▸ EXERCISE AIM
Your task is to find every line of the listing that includes "GenerationSoftware" and copy it.

Top of DATA TO EXAMINE

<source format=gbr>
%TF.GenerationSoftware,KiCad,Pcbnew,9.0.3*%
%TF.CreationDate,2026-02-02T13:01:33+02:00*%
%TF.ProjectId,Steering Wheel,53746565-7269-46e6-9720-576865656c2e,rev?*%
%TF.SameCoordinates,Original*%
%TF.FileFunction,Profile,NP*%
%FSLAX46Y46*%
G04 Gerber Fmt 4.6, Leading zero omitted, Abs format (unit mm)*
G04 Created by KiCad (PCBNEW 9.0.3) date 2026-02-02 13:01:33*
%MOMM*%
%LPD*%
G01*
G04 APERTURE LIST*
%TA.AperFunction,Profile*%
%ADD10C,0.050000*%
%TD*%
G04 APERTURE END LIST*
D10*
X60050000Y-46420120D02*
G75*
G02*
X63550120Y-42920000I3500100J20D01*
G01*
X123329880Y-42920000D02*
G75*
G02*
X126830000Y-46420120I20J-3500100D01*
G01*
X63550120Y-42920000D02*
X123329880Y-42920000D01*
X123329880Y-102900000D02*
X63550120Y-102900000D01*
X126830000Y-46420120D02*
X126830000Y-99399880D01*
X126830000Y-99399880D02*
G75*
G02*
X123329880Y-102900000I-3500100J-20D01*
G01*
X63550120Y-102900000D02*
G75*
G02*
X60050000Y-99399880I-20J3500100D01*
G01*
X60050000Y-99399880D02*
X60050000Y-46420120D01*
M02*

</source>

Bottom of DATA TO EXAMINE
Top of DATA TO EXAMINE

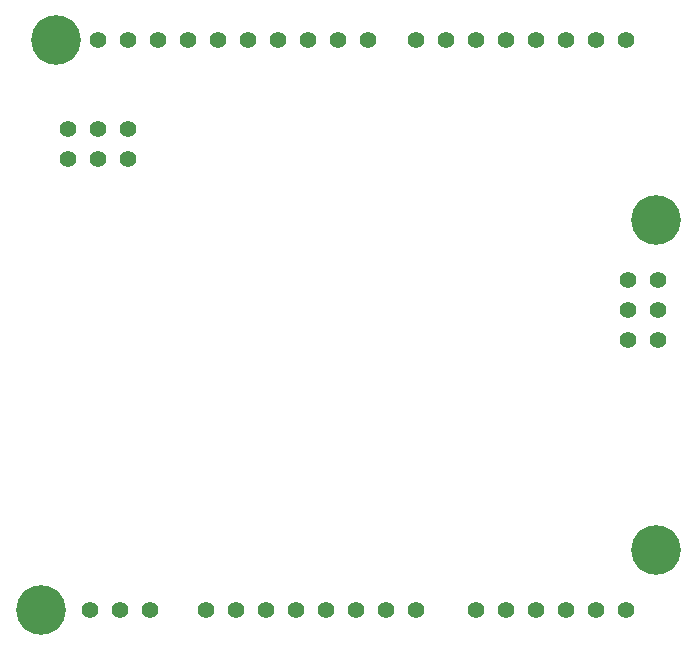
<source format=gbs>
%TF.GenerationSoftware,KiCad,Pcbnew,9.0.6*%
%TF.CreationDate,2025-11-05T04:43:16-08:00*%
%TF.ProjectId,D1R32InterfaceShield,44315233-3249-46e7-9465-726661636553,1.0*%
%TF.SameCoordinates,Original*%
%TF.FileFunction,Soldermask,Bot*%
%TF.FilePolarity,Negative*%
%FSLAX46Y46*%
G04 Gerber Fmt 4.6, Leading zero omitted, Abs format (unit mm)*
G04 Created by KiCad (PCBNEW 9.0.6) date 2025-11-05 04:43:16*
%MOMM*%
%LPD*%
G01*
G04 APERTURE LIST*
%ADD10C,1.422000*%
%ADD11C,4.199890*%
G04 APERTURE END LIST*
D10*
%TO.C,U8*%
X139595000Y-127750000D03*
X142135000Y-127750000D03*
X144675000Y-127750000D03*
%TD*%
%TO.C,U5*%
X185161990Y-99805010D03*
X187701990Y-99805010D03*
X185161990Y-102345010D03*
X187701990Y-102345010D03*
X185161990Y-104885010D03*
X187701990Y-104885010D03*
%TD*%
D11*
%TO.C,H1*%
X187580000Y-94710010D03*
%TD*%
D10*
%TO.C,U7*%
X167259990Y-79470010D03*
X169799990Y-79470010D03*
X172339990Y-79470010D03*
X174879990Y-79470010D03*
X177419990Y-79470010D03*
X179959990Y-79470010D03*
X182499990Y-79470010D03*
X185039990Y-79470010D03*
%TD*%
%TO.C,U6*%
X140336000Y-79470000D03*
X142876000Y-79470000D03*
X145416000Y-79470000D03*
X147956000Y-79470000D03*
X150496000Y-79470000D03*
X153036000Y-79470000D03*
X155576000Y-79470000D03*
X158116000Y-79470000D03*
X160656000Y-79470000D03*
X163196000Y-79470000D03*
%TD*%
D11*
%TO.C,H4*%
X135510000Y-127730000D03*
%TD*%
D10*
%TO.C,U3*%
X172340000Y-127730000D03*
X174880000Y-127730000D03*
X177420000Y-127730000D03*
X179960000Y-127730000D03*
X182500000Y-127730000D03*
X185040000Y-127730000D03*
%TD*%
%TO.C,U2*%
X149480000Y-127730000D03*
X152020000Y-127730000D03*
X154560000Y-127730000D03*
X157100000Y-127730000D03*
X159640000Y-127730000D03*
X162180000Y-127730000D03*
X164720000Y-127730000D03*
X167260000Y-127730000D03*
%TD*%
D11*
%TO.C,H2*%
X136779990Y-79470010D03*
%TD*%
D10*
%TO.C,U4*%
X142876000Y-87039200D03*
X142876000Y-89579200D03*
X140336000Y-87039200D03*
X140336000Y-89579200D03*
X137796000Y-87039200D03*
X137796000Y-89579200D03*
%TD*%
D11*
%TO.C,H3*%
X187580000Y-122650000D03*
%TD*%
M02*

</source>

Bottom of DATA TO EXAMINE

▸ EXERCISE RESULT
%TF.GenerationSoftware,KiCad,Pcbnew,9.0.3*%
%TF.GenerationSoftware,KiCad,Pcbnew,9.0.6*%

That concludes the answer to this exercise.